Department of Medicine, Kaiser Permanente Medical Center, Santa Clara, CA, USA.
Division of Research, Kaiser Permanente Northern California, Oakland, CA, USA.
Dig Dis Sci. 2018 Jan;63(1):209-217. doi: 10.1007/s10620-017-4716-6. Epub 2017 Aug 23.
As an important quality measure, the rates of recommended immunizations among immunocompromised inflammatory bowel disease (IBD) patients in community practice have not been well studied.
This study sought to investigate the rates and predictors of recommended immunizations and screening tests among IBD patients receiving anti-tumor necrosis factor (TNF) therapy in a large integrated healthcare organization.
We conducted a retrospective cohort study of 1401 IBD patients on anti-TNF therapy between 2010 and 2013 within the Kaiser Permanente Northern California healthcare system. The rates of vaccinations and screening tests were quantified, and the associated predictors were investigated.
Vaccination rates for influenza and pneumococcus were 43.5 and 24.1%, respectively.
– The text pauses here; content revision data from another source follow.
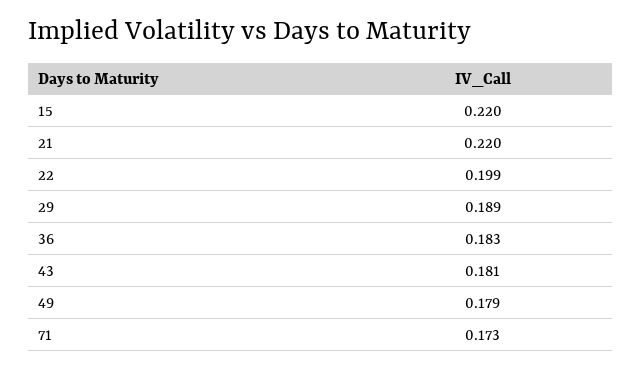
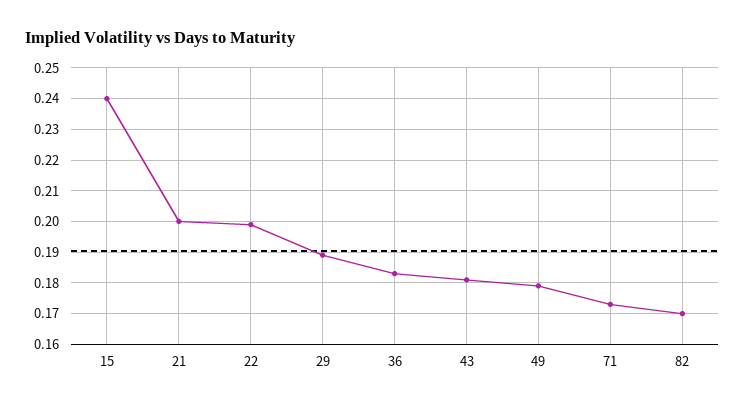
  {
-   "15": 0.22,
+   "15": 0.24,
-   "21": 0.22,
+   "21": 0.2,
    "22": 0.199,
    "29": 0.189,
    "36": 0.183,
    "43": 0.181,
    "49": 0.179,
-   "71": 0.173
+   "71": 0.173,
+   "82": 0.17
  }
The majority of patients (73.7%) received hepatitis B screening and/or vaccine. Patients receiving infliximab had higher rates of pneumococcal vaccine (P = 0.002), hepatitis B screening (P < 0.001), and tuberculin skin test (P < 0.001) compared with patients receiving adalimumab. Older patient age (≥50 years) was associated with higher likelihood of having HBsAg test (odds ratio [OR] 1.5, 95% confidence interval [CI] 1.2-2.0, P = 0.002), influenza vaccine (OR 2.6 [2.1-3.4], P < 0.001), and pneumococcal vaccine (OR 4.0 [3.0-5.3], P < 0.001). In contrast, older providers (≥50 years) were associated with significantly lower likelihood of their patients' having hepatitis A and B screening tests, and pneumococcal vaccination.
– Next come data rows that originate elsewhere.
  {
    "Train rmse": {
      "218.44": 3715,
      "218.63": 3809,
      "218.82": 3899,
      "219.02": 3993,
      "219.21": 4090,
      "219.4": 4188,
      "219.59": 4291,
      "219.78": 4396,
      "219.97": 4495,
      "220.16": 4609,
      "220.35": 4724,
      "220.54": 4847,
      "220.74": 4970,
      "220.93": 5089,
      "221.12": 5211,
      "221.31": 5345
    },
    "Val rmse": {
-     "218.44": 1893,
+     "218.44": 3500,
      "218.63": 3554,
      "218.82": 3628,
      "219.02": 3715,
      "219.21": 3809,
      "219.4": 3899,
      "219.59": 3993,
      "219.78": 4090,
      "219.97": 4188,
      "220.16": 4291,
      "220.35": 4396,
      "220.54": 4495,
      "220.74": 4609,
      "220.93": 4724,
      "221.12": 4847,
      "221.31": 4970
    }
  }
The rates of immunizations for IBD patients receiving anti-TNF treatment were lower than recommended. Structured reminders for vaccinations and education for both patients and providers (older physicians in particular) may prove beneficial in improving immunization rates among immunocompromised IBD patients.
作为一项重要的质量衡量标准,社区实践中免疫功能低下炎症性肠病(IBD)患者的推荐免疫接种率尚未得到充分研究。
本研究旨在调查在大型综合医疗保健组织中接受抗肿瘤坏死因子(TNF)治疗的 IBD 患者的推荐免疫接种和筛查试验的比率和预测因素。
我们对 Kaiser Permanente 北加利福尼亚医疗保健系统中 2010 年至 2013 年间接受抗 TNF 治疗的 1401 例 IBD 患者进行了回顾性队列研究。量化了疫苗接种和筛查试验的比率,并研究了相关的预测因素。
流感和肺炎球菌疫苗接种率分别为 43.5%和 24.1%。大多数患者(73.7%)接受了乙型肝炎筛查和/或疫苗接种。与接受阿达木单抗治疗的患者相比,接受英夫利昔单抗治疗的患者肺炎球菌疫苗接种率(P = 0.002)、乙型肝炎筛查率(P < 0.001)和结核菌素皮肤试验率(P < 0.001)更高。年龄较大的患者(≥50 岁)更有可能接受 HBsAg 检测(优势比[OR] 1.5,95%置信区间[CI] 1.2-2.0,P = 0.002)、流感疫苗(OR 2.6 [2.1-3.4],P < 0.001)和肺炎球菌疫苗(OR 4.0 [3.0-5.3],P < 0.001)。相比之下,年龄较大的提供者(≥50 岁)则更不可能对其患者进行甲型和乙型肝炎筛查和肺炎球菌疫苗接种。
接受抗 TNF 治疗的 IBD 患者的免疫接种率低于推荐水平。为患者和提供者(尤其是年长医生)提供关于疫苗接种的结构化提醒和教育可能有助于提高免疫功能低下的 IBD 患者的免疫接种率。